Power Gig’s hook is that the controller is a real guitar, complete with pickups, strings, and a jack for your amp. It won’t replace a Stratocaster, or even an entry-level Squire, but it’s a bridge that makes the gap between fantasy and reality a little smaller.

Playing in standard mode, Power Gig only requires that you match the proper fret and strum (the same as Guitar Hero). Which string you hold down and strum doesn’t matter. If you don’t play guitar, the absence of buttons to guide your fingers will require a full rerouting of habits as you fumble hopelessly in search of the proper fret. Welcome to reality.

There are five levels of difficulty, which introduce more frets and the more advanced techniques of hammer-ons and pull-offs for hitting notes in quick succession. Power Chord mode ups the ante even further with tablature, which requires very specific combinations of strings and frets. It’s the mode that can help you learn to play, but unfortunately, it was not available for preview.

To its disadvantage, Power Gig seems too eager to follow in the footsteps of its predecessors. The characters and visual style are impeccably mimed from Rock Band, which was already a descendant of Guitar Hero. Power Gig even has a microphone for vocals and, eventually, a kit for drums.

The drum set is the size of a very small ottoman and has no pads. Instead, motion-sensors send signals upward. They are surprisingly accurate, so long as you drum with stiff and concise movements. I sit slightly sideways at my Rock Band drums, much like a real drummer, and use extra movements of my arms to keep the beat, again, like a real drummer.
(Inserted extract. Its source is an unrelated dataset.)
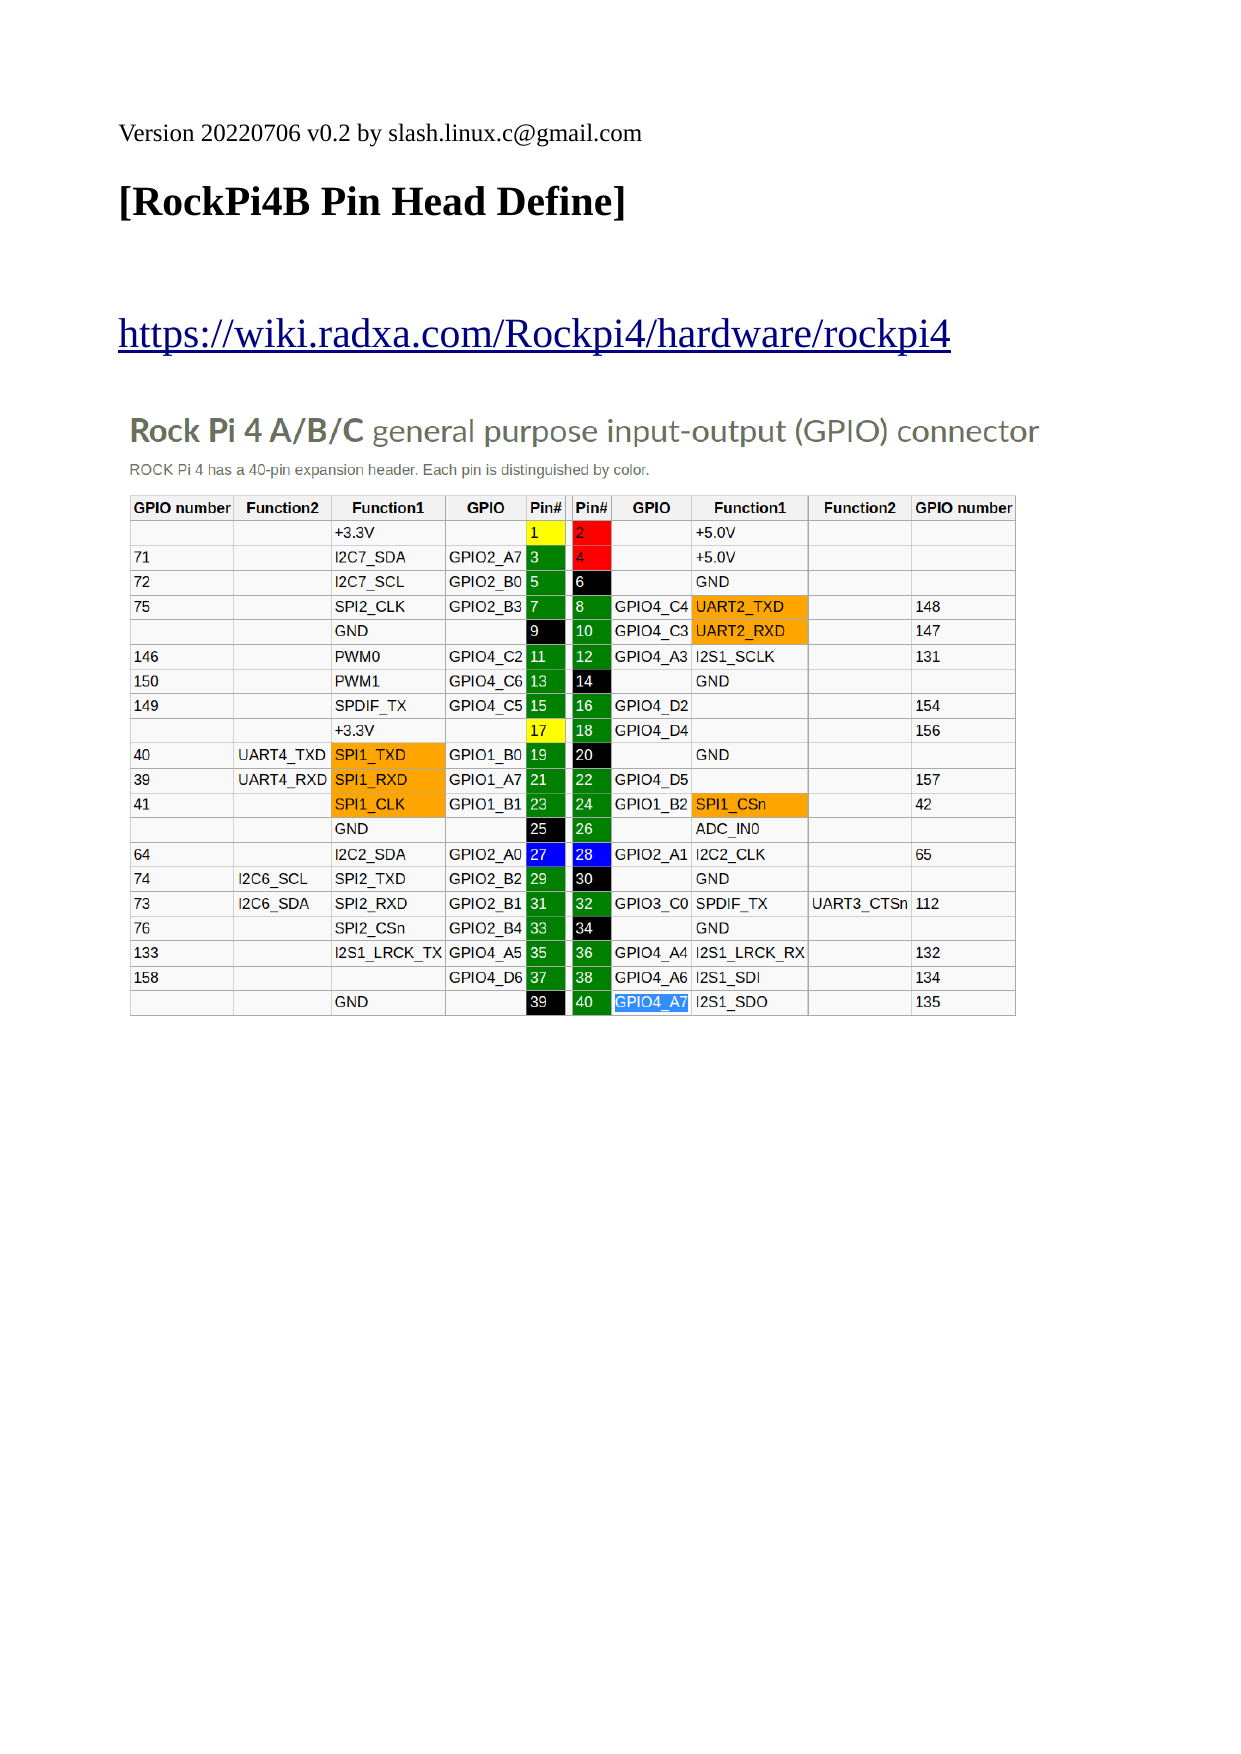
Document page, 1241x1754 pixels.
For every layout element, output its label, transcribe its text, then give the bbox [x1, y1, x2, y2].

picture [118, 411, 1076, 1029]
text https://wiki.radxa.com/Rockpi4/hardware/rockpi4 [118, 309, 1122, 357]
subtitle [RockPi4B Pin Head Define] [118, 176, 1122, 224]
In Power Gig, this led to hitting multiple drums at the same time and an absurd amount of extra hits.

I was able to play a song from The Donnas, Jet, Eric Clapton, and Three Doors Down, and I was told that Power Gig already has 70 master tracks from other artists to its name. There was talk of DLC, but nothing concrete to offer yet.

I wish I could have gotten my hands on Power Chord mode. It will have to be the selling point. Power Gig is already late to the show; Rock Band 3 has more songs, more players, and more instruments. If the developers want to succeed, they will have to quit playing copycat and play to their strengths. After all, how many other games can make you a better guitar player?